The INS ruled in 2002 that Vasquez could not meet the statutory requirements for a waiver because she and her first husband filed a joint petition to make her legal resident status permanent and the petition was denied on the merits. At her subsequent removal hearing, she testified that her marriage was legitimate but that she did not move in with her husband because she feared her aunt’s jealousy.

‘Fraud Waiver’

The immigration judge ruled that the marriage was fraudulent, and that no extreme hardship waiver was available, but that Vasquez could seek a “fraud waiver”—a discretionary waiver available to an alien who is the spouse or parent of a citizen and who sought to enter the United States by fraud.

Another IJ, however, later denied the fraud waiver and ordered Vasquez removed.

The BIA subsequently affirmed the rulings of both IJ’s and dismissed Vasquez’s appeal from the removal order.

Judge Marsha Berzon, writing for the Ninth Circuit, said the BIA correctly interpreted the law regarding hardship waivers but was wrong as to fraud waivers.
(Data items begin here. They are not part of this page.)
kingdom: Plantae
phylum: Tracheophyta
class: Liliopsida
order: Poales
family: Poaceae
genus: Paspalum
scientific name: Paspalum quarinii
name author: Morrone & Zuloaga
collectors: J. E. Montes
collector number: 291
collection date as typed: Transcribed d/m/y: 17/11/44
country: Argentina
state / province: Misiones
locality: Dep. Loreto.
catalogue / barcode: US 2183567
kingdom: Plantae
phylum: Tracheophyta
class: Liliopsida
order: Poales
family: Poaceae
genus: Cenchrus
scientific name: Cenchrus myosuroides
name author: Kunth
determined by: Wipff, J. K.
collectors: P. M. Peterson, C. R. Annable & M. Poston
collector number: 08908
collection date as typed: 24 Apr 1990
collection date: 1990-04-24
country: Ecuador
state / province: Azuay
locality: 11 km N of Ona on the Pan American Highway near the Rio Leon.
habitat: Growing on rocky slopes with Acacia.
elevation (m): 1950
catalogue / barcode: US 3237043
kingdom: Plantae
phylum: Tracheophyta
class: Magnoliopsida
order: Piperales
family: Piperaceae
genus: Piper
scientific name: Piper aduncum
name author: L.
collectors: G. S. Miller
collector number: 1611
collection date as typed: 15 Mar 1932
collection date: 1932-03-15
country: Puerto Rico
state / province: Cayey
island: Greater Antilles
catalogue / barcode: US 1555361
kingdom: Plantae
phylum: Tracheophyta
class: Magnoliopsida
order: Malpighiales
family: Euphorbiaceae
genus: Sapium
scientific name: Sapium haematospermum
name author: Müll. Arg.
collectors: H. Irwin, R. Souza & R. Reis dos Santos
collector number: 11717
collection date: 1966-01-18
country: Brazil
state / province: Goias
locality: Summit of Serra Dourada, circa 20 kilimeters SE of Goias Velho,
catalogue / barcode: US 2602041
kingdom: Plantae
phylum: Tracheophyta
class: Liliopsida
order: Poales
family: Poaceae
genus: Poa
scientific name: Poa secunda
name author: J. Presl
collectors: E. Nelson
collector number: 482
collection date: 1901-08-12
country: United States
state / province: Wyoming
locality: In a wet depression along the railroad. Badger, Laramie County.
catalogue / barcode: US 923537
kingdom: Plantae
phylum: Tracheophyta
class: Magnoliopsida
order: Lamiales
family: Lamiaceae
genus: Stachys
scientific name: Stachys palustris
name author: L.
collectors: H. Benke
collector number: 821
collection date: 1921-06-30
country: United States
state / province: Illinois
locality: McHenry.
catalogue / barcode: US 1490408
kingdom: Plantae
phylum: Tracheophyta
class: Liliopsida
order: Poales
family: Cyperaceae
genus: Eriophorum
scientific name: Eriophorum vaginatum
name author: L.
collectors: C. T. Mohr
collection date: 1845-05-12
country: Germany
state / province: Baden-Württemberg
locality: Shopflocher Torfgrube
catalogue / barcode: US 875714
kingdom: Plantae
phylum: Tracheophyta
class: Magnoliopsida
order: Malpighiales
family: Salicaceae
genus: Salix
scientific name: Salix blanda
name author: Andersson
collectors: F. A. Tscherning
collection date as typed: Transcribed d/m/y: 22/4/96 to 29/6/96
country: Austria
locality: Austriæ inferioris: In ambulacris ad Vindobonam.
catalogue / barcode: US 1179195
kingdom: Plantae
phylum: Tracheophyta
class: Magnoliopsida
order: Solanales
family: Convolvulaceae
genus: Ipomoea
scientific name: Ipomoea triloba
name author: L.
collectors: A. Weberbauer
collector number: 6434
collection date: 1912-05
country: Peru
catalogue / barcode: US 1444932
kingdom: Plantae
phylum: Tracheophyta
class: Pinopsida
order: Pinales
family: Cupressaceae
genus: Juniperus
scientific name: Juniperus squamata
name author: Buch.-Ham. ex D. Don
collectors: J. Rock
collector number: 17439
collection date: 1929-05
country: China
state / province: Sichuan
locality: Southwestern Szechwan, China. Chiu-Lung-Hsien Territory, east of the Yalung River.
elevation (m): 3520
 The judge acknowledged that a prior Ninth Circuit case, Gawaran v. INS (9th Cir. 1996) 91 F.3d 1332, precludes an alien who fails to convert marriage-based conditional resident status into permanent status from obtaining a fraud waiver, where the alien and citizen spouse fail to file a joint petition for permanent status during the 90 days preceding their second anniversary.

But “our decision in Gawaran, although it remains a binding precedent, does not apply to an alien whose conditional permanent resident status was terminated not for failure to file a joint petition but upon a determination of marriage fraud,” Berzon wrote.

Various Grounds

The fraud waiver provision in Sec. 237 of the Immigration and Nationality Act, the judge explained, is broadly written and has been held applicable to various grounds of excludability.

While the statutory language has been rewritten, she said, there is no “reason to believe that when Congress passed the Immigration Marriage Fraud Amendments of 1986 and instituted the system of conditional permanent residence—including the new ground for removal based on termination of conditional permanent resident status —it intended to make the fraud waiver unavailable to immigrants who committed marriage fraud.”

Berzon went on to say that the second immigration judge, while purporting to deny the fraud waiver request on its merits, exhibited a misunderstanding of the legal standard, as indicated by her repeatedly and erroneously referencing the request as one for a “hardship” waiver.

The case is Vasquez v. Holder, 05-73714.